#### Page text

Loneliness

Copy of The ugly truth about self love (1)

Loneliness has been the darkness in my life that always finds its way to haunt me. When I begin to feel like I’ve finally overcome it, I find myself feeling isolated and lonely all over again.

The truth is I’ve always enjoyed my own company. However for the past few years I spent long periods of time in isolation due to experiencing low-moods which has resulted in me frequently battling with loneliness and feeling detached from others. I’ve always struggled with feeling like I have no one who understands me nor I can connect to on an emotional level.  Loneliness is such a horrible feeling.  It feels like you’re invisible and no one cares enough to help.

########
#### Recorded data

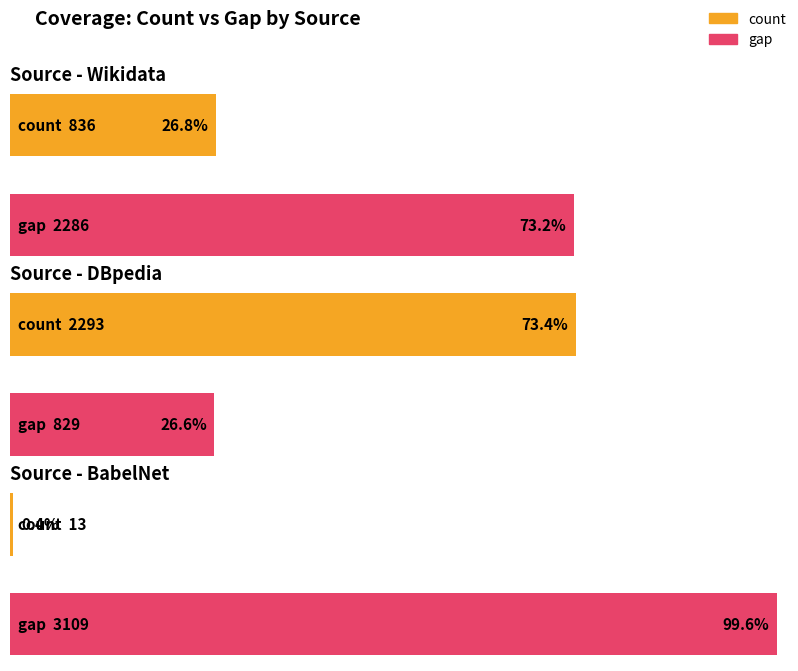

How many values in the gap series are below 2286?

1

########

- _Instructions for the task_: Amend the passage on loneliness from "Loneliness has been" up to and including "enough to help." by replacing "horrible" with "dreadful", and present that portion in full.

- _Answer for this exercise_:
Loneliness has been the darkness in my life that always finds its way to haunt me. When I begin to feel like I’ve finally overcome it, I find myself feeling isolated and lonely all over again.

The truth is I’ve always enjoyed my own company. However for the past few years I spent long periods of time in isolation due to experiencing low-moods which has resulted in me frequently battling with loneliness and feeling detached from others. I’ve always struggled with feeling like I have no one who understands me nor I can connect to on an emotional level.  Loneliness is such a dreadful feeling.  It feels like you’re invisible and no one cares enough to help.